SAAT INI, jumlah WNI yang berada di daratan Tiongkok tinggal berjumlah 1.890 orang. Turun drastis dibandingkan data Desember lalu yang mencapai sekitar 16.500 orang. sebagian besarnya adalah mahasiswa. ’’Sejak KBRI dan KJRI mengeluarkan imbauan agar mereka melanjutkan liburan, itu banyak didengar,’’ terang Dubes RI untuk RRT dan Mongolia, Djauhari Oratmangun lewat videoconference di Kantor Staf Presiden, Senin(10/2). Lagipula, masa libur kuliah di Tiongkok memang diperpanjang pula.
Rinciannya, di wilayah kerja KBRI di Beijing 722 orang. kemudian, di wilayah KJRI Shanghai 841 dan Guangzhou 327 orang. Kemarin sore, ada 21 orang yang pulang ke Indonesia lewat negara ketiga. Sebab, penerbangan dari Tiongkok ke Indonesia maupun sebaliknya sedang ditutup. ’’Pakai Malaysia Airlines,’’ lanjut Djauhari.

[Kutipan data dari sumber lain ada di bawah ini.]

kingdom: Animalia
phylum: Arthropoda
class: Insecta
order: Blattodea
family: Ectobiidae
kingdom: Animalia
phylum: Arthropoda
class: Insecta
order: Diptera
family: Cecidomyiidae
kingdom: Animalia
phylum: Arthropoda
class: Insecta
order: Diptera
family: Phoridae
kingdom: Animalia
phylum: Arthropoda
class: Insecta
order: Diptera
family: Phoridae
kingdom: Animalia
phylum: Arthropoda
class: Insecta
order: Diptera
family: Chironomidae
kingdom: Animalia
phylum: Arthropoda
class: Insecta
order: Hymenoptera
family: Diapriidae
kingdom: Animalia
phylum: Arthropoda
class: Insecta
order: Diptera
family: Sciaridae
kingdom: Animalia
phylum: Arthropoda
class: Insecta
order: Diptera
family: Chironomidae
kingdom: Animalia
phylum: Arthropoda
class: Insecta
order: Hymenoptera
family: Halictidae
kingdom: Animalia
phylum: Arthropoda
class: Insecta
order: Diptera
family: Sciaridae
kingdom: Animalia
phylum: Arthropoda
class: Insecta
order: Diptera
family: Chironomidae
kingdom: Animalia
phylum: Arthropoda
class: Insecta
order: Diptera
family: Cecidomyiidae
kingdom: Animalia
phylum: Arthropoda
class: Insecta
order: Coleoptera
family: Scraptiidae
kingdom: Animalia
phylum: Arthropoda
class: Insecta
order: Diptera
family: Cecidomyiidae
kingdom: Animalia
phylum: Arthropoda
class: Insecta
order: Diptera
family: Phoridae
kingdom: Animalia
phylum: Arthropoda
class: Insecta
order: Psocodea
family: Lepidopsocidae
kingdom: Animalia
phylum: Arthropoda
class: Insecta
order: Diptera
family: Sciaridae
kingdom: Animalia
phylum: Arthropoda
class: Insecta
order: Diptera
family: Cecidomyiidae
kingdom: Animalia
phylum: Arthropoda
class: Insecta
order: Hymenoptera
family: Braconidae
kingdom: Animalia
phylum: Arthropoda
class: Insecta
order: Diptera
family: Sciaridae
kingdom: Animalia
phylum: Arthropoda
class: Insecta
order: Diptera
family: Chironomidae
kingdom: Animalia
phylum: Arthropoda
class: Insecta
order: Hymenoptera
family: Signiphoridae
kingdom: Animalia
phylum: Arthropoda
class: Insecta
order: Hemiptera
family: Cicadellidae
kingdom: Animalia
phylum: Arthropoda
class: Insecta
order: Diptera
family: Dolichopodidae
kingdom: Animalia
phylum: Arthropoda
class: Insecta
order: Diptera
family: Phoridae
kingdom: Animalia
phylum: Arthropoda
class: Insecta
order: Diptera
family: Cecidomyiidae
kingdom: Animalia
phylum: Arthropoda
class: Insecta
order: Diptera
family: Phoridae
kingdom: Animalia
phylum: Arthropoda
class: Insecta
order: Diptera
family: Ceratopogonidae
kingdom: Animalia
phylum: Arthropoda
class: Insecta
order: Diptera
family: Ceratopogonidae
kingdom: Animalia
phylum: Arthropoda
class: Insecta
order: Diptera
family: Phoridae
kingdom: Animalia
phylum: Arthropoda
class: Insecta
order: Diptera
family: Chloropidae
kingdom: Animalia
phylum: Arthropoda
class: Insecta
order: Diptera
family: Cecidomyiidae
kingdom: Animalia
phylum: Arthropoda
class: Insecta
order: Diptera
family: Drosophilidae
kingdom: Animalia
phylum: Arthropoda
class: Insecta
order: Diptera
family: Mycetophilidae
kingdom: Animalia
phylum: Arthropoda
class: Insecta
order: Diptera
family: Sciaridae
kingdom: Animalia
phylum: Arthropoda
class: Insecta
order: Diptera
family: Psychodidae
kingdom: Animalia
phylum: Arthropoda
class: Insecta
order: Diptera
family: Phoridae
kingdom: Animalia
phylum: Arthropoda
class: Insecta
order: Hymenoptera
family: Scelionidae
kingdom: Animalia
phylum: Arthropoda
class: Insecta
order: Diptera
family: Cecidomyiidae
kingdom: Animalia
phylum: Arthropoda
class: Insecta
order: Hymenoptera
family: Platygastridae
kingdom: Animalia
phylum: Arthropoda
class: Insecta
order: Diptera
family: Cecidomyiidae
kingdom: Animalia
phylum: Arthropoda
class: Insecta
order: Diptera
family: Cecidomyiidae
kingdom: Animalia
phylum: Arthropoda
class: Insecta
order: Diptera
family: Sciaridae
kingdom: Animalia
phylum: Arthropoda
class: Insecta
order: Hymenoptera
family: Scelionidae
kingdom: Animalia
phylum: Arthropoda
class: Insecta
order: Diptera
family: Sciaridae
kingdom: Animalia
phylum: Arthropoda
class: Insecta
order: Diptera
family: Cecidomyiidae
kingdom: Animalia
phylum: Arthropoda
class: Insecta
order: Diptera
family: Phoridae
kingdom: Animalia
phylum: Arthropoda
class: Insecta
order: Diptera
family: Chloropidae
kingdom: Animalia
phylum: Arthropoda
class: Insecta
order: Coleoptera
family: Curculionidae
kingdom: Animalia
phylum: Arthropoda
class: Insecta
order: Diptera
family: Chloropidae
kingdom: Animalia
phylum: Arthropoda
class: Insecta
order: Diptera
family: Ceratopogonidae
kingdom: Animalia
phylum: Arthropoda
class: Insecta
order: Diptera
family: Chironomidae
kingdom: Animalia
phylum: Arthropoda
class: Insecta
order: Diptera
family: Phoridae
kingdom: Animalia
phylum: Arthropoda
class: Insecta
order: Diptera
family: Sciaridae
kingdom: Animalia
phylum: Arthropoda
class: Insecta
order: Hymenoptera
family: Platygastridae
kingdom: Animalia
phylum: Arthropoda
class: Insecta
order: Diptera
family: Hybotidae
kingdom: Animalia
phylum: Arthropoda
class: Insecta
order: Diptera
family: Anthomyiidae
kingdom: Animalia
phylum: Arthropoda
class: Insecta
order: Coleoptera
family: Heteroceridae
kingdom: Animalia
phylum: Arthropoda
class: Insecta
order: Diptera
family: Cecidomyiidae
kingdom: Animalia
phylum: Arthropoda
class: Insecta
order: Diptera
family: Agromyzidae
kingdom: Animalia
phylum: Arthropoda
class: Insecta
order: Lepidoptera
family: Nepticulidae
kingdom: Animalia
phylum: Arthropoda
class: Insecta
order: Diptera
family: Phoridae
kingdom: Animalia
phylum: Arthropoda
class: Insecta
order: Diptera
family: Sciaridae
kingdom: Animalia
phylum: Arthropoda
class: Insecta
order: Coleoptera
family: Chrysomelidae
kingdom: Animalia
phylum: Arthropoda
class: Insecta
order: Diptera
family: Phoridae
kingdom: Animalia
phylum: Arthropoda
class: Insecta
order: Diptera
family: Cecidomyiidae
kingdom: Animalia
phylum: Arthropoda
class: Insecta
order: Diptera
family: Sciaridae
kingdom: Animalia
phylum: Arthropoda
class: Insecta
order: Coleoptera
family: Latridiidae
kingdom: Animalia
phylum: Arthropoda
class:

Juru Bicara Kemlu, Teuku Faizasyah, menuturkan ke-21 orang itu berbeda dengan yang dipulangkan dari Wuhan. Semuanya berasal dari wilayah yang tidak mengalami isolasi. ’’Mereka sudah menjalani proses pemeriksaan kesehatan dan mendapat sertifikasi sehat,’’ terangnya. Karena itu, otoritas Tiongkok mengizinkan mereka untuk terbang.
Faizasyah enggan mengungkap identitas maupun asal daerah para WNI tersebut. Menurut dia, yang bisa menjadi catatan publik adalah ke-21 WNI tersebut dinyatakan sehat oleh otoritas Tiongkok sehingga boleh pulang.
Penjelasan itu dibenarkan Dirjen Pencegahan dan pengendalian penyakit Kemenkes Anung Sugihantono. Menurut dia, ada perbedaan perlakuan antara provinsi Hubei dengan daratan Tiongkok lainnya. Di luar Hubei, karantina dilakukan bila ada kasus. ’’Kalau bukan dari Wuhan atau Hubei, maka prosesnya (pemeriksaan) tidak melalui karantina,’’ terangnya. Kecuali yang bersangkutan punya riwayat kontak dengan penderita corona.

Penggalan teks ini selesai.